Is there an expression which defines $y^2$ with $y \in \mathbb{N}$ into as little as possible sums of $2^x$ where $x \in \mathbb{N}_0$?
i.e.
$1^2 = 2^0$
$2^2 = 4 = 2^2$
$3^2 = 9 = 2^3 + 2^0$
$4^2 = 16 = 2^4$
$5^2 = 25 = 2^4 + 2^3 + 2^0$
$6^2 = 36 = 2^5 + 2^2$
$7^2 = 49 = 2^5 + 2^4 + 2^0$
$8^2 = 64 = 2^6$
$9^2 = 81 = 2^6 + 2^4 + 2^0$
$10^2 = 100 = 2^6 + 2^5 + 2^2$
$11^2 = 121 = 2^6 + 2^5 + 2^4 + 2^3 + 2^0$
$12^2 = 144 = 2^7 + 2^4$
$13^2 = 169 = 2^7 + 2^5 + 2^3 + 2^0$
$14^2 = 196 = 2^7 + 2^6 + 2^2$
$15^2 = 225 = 2^7 + 2^6 + 2^5 + 2^0$
$16^2 = 256 = 2^8$
$17^2 = 289 = 2^8 + 2^5 + 2^0$
$18^2 = 324 = 2^8 + 2^6 + 2^2$
$19^2 = 361 = 2^8 + 2^6 + 2^5 + 2^3 + 2^0$
$20^2 = 400 = 2^8 + 2^7 + 2^4$
To any natural $m$ you associate the sequence
$$p_n:=\lfloor m\,2^{-n}\rfloor\bmod2,$$ where the term $p_n$ indicates if the power $2^n$ belongs to the sum (as of $2^n>m, p_n=0$).
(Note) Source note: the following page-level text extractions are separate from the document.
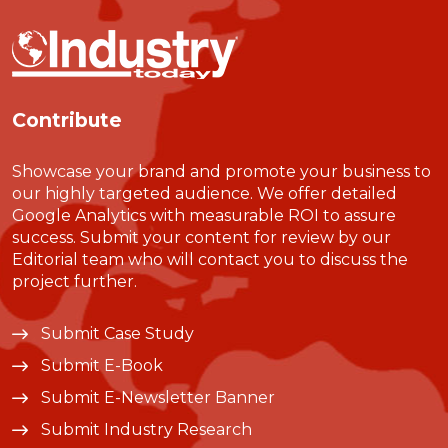
Contribute
Showcase your brand and promote your business to
our highly targeted audience. We offer detailed
Google Analytics with measurable ROI to assure
success. Submit your content for review by our
Editorial team who will contact you to discuss the
project further.
Submit Case Study
Submit E-Book
Submit E-Newsletter Banner
Submit Industry Research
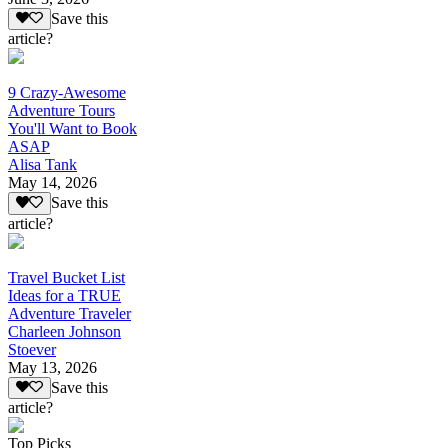
Save this
article?
9 Crazy-Awesome
Adventure Tours
You'll Want to Book
ASAP
Alisa Tank
May 14, 2026
Save this
article?
Travel Bucket List
Ideas for a TRUE
Adventure Traveler
Charleen Johnson
Stoever
May 13, 2026
Save this
article?
Top Picks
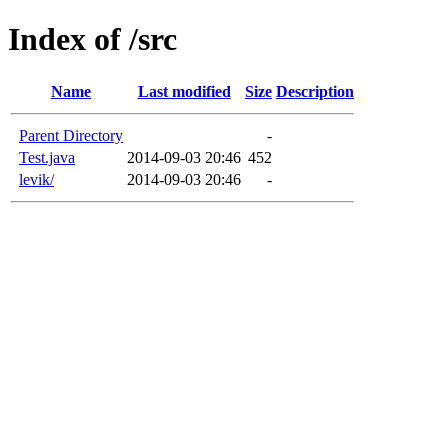
Index of /src
Name
Last modified
Size
Description
Parent Directory
-
Test.java
2014-09-03 20:46
452
levik/
2014-09-03 20:46
-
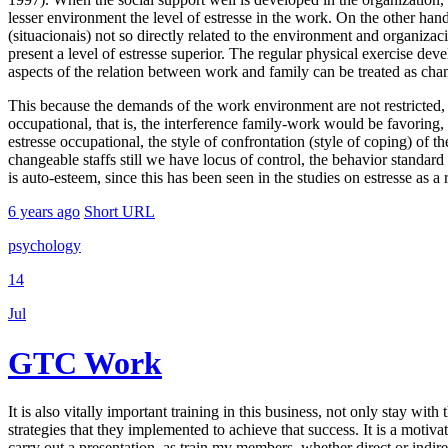
lesser environment the level of estresse in the work. On the other hand,
(situacionais) not so directly related to the environment and organiza
present a level of estresse superior. The regular physical exercise dev
aspects of the relation between work and family can be treated as chang
This because the demands of the work environment are not restricted, bu
occupational, that is, the interference family-work would be favoring
estresse occupational, the style of confrontation (style of coping) of th
changeable staffs still we have locus of control, the behavior standard
is auto-esteem, since this has been seen in the studies on estresse as a
6 years ago
Short URL
psychology
14
Jul
GTC Work
It is also vitally important training in this business, not only stay wi
strategies that they implemented to achieve that success. It is a motivat
carry out a presentation, as train my members, whether direct or indir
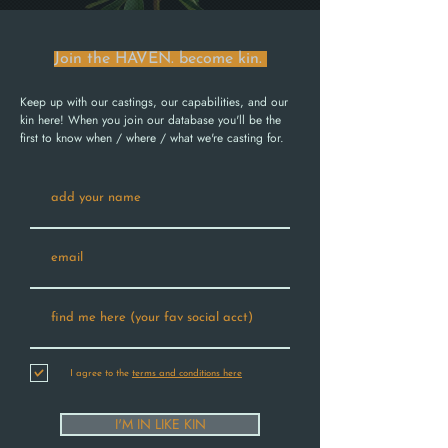
Join the HAVEN. become kin.
Keep up with our castings, our capabilities, and our
kin here! When you join our database you'll be the
first to know when / where / what we're casting for.
I agree to the
terms and conditions here
I'M IN LIKE KIN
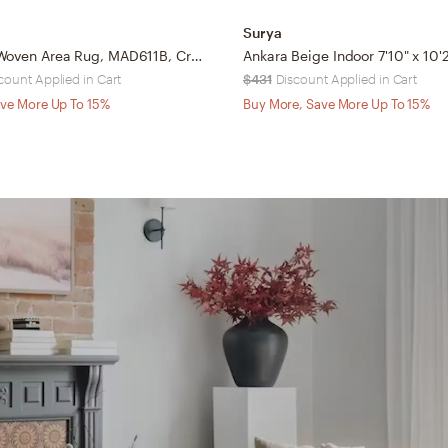
Surya
Arlo Home Woven Area Rug, MAD611B, Cream/Multi, 9' X 9' Square
count Applied in Cart
$431
Discount Applied in Cart
ve More Up To 15%
Buy More, Save More Up To 15%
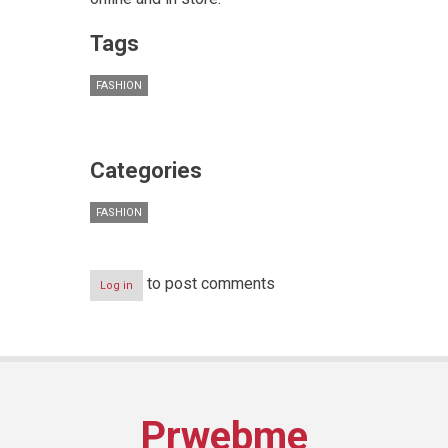
Tags
FASHION
Categories
FASHION
to post comments
Log in
Prwebme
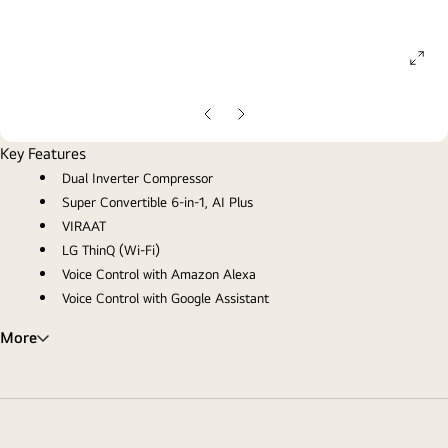
ope
gall
pop
Previous
Next
Slide
Slide
Key Features
Dual Inverter Compressor
Super Convertible 6-in-1, AI Plus
VIRAAT
LG ThinQ (Wi-Fi)
Voice Control with Amazon Alexa
Voice Control with Google Assistant
More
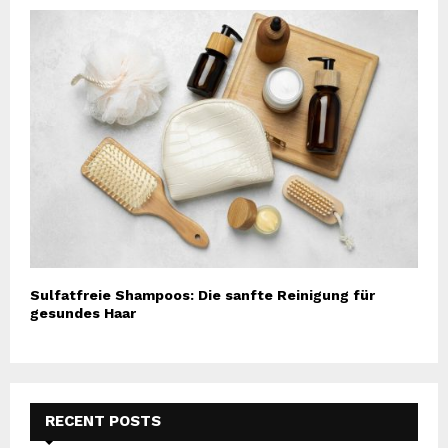
Sulfatfreie Shampoos: Die sanfte Reinigung für
gesundes Haar
RECENT POSTS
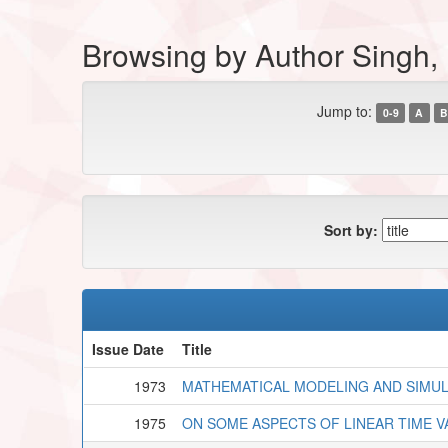
Browsing by Author Singh,
Jump to:
0-9
A
B
Sort by:
Issue Date
Title
1973
MATHEMATICAL MODELING AND SIMU
1975
ON SOME ASPECTS OF LINEAR TIME V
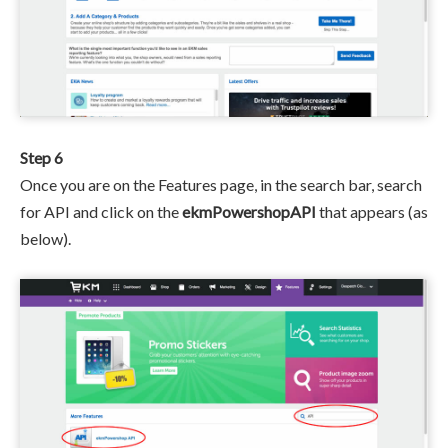
Step 6
Once you are on the Features page, in the search bar, search
for API and click on the
ekmPowershopAPI
that appears (as
below).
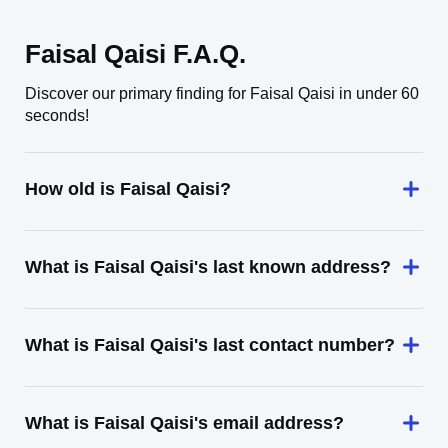
Faisal Qaisi F.A.Q.
Discover our primary finding for Faisal Qaisi in under 60
seconds!
How old is Faisal Qaisi?
What is Faisal Qaisi's last known address?
What is Faisal Qaisi's last contact number?
What is Faisal Qaisi's email address?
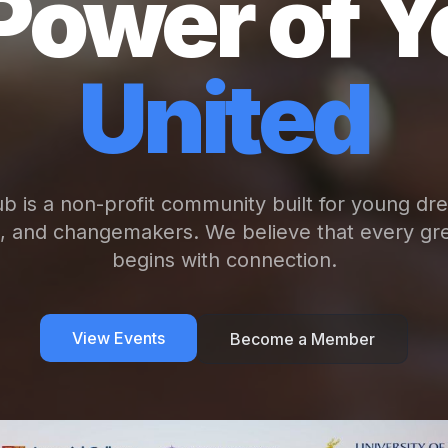
Power of Y
United
b is a non-profit community built for young dr
s, and changemakers. We believe that every gre
begins with connection.
View Events
Become a Member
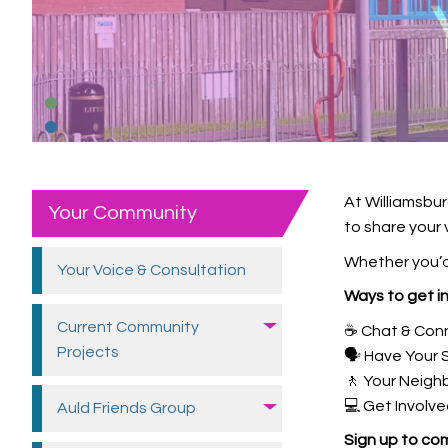
At Williamsbur
Your Community
to share your 
Whether you’d 
Your Voice &
Consultation
Ways to get i
Current Community
☕ Chat & Con
Projects
🗣️ Have Your 
🚶 Your Neig
💻 Get Involve
Auld Friends
Group
Sign up to com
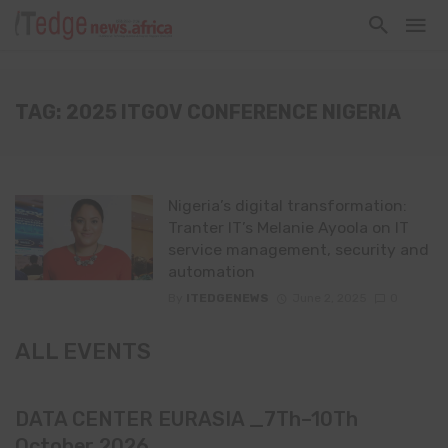
TAG: 2025 ITGOV CONFERENCE NIGERIA
Nigeria’s digital transformation:
Tranter IT’s Melanie Ayoola on IT
service management, security and
automation
By
ITEDGENEWS
June 2, 2025
0
ALL EVENTS
DATA CENTER EURASIA _7Th–10Th
October 2026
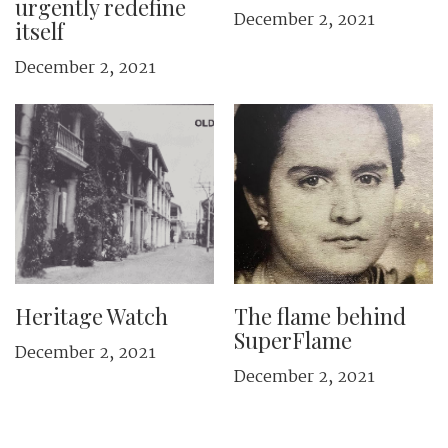
urgently redefine
December 2, 2021
itself
December 2, 2021
Heritage Watch
The flame behind
SuperFlame
December 2, 2021
December 2, 2021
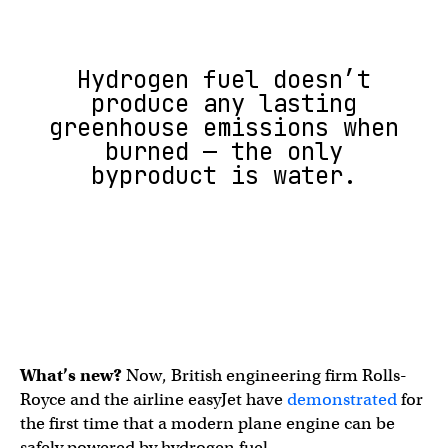
Hydrogen fuel doesn’t
produce any lasting
greenhouse emissions when
burned — the only
byproduct is water.
What’s new?
Now, British engineering firm Rolls-
Royce and the airline easyJet have
demonstrated
for
the first time that a modern plane engine can be
safely powered by hydrogen fuel.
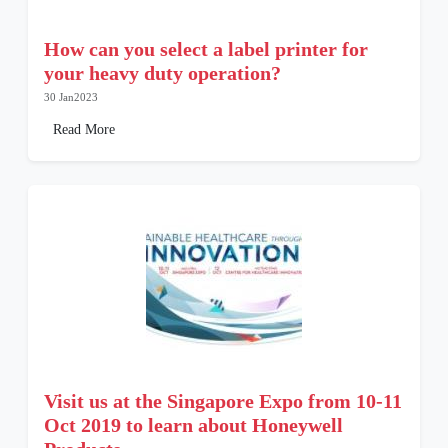
How can you select a label printer for
your heavy duty operation?
30 Jan2023
Read More
Visit us at the Singapore Expo from 10-11
Oct 2019 to learn about Honeywell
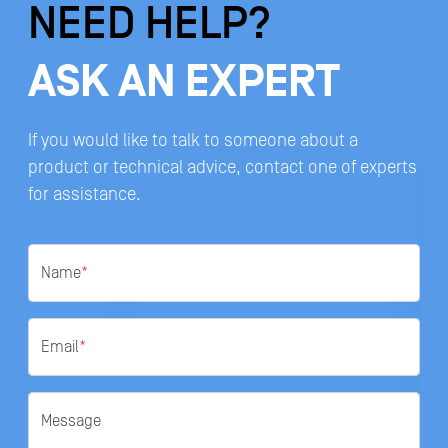
NEED HELP?
ASK AN EXPERT
If you would like to talk to someone about a
product or technical advice, contact one of experts
for assistance.
Name
*
Email
*
Message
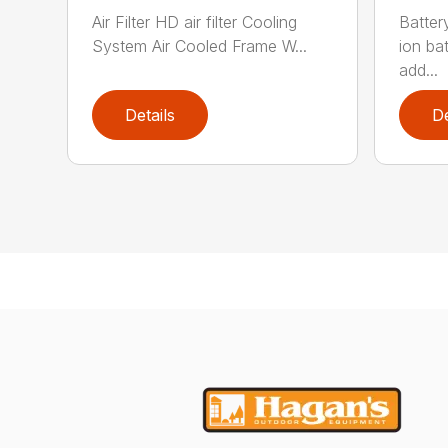
Air Filter HD air filter Cooling
Batter
System Air Cooled Frame W...
ion ba
add...
Details
De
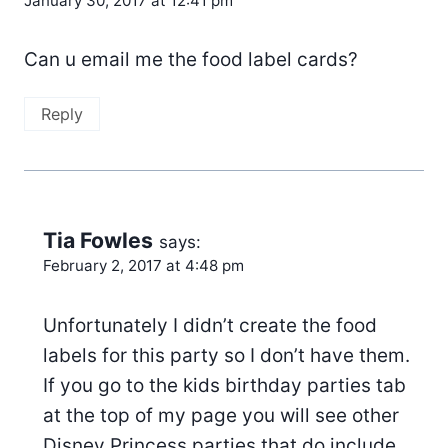
January 30, 2017 at 12:41 pm
Can u email me the food label cards?
Reply
Tia Fowles
says:
February 2, 2017 at 4:48 pm
Unfortunately I didn’t create the food
labels for this party so I don’t have them.
If you go to the kids birthday parties tab
at the top of my page you will see other
Disney Princess parties that do include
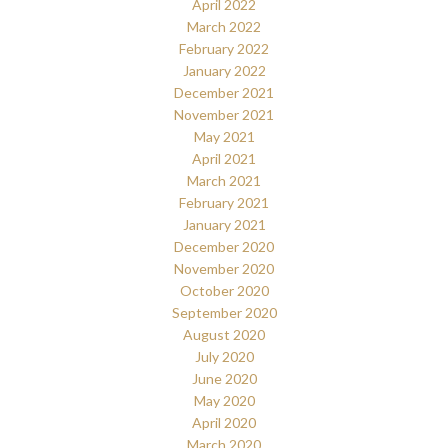
April 2022
March 2022
February 2022
January 2022
December 2021
November 2021
May 2021
April 2021
March 2021
February 2021
January 2021
December 2020
November 2020
October 2020
September 2020
August 2020
July 2020
June 2020
May 2020
April 2020
March 2020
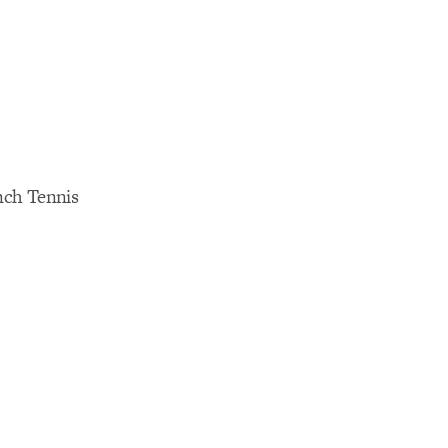
ench Tennis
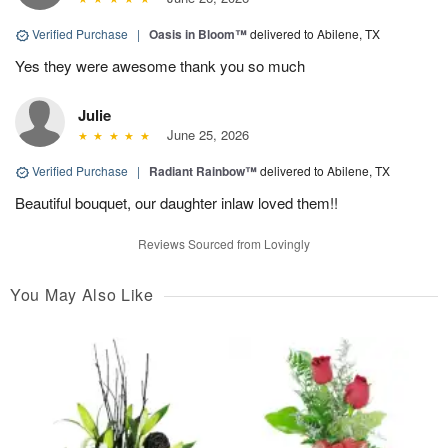
Verified Purchase
|
Oasis in Bloom™
delivered to Abilene, TX
Yes they were awesome thank you so much
Julie
June 25, 2026
Verified Purchase
|
Radiant Rainbow™
delivered to Abilene, TX
Beautiful bouquet, our daughter inlaw loved them!!
Reviews Sourced from Lovingly
You May Also Like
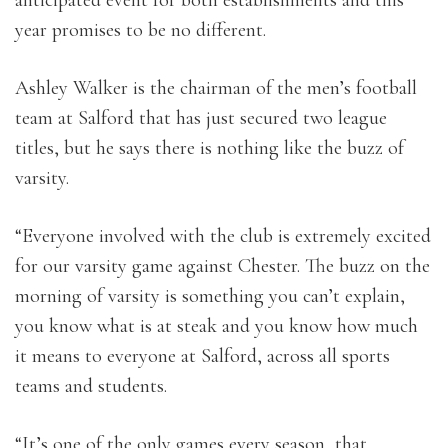
anticipated event for both establishments and this
year promises to be no different.
Ashley Walker is the chairman of the men’s football
team at Salford that has just secured two league
titles, but he says there is nothing like the buzz of
varsity.
“Everyone involved with the club is extremely excited
for our varsity game against Chester. The buzz on the
morning of varsity is something you can’t explain,
you know what is at steak and you know how much
it means to everyone at Salford, across all sports
teams and students.
“It’s one of the only games every season, that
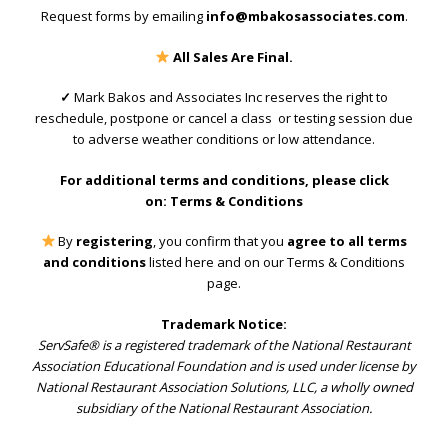
Request forms by emailing
info@mbakosassociates.com
.
All Sales Are Final.
✓
Mark Bakos and Associates Inc reserves the right to
reschedule, postpone or cancel a class or testing session due
to adverse weather conditions or low attendance.
For additional terms and conditions, please click
on:
Terms & Conditions
By
registering
, you confirm that you
agree to all terms
and conditions
listed here and on our Terms & Conditions
page.
Trademark Notice:
ServSafe® is a registered trademark of the National Restaurant
Association Educational Foundation and is used under license by
National Restaurant Association Solutions, LLC, a wholly owned
subsidiary of the National Restaurant Association.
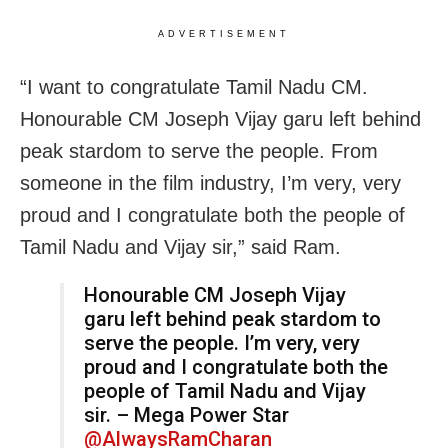
ADVERTISEMENT
“I want to congratulate Tamil Nadu CM.
Honourable CM Joseph Vijay garu left behind
peak stardom to serve the people. From
someone in the film industry, I’m very, very
proud and I congratulate both the people of
Tamil Nadu and Vijay sir,” said Ram.
Honourable CM Joseph Vijay
garu left behind peak stardom to
serve the people. I’m very, very
proud and I congratulate both the
people of Tamil Nadu and Vijay
sir. – Mega Power Star
@AlwaysRamCharan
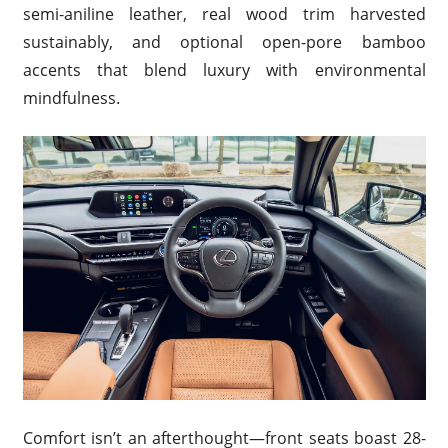
semi-aniline leather, real wood trim harvested
sustainably, and optional open-pore bamboo
accents that blend luxury with environmental
mindfulness.
Comfort isn’t an afterthought—front seats boast 28-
E.g. $25\to1,0,0,1,1,0,0,0,0,0,\cdots\equiv 2^0+2^3+2^4$.
I don't know of a direct formula that would give the number of terms, nor the powers of these terms.
Update:
The number of terms is known as the Hamming weight of the number.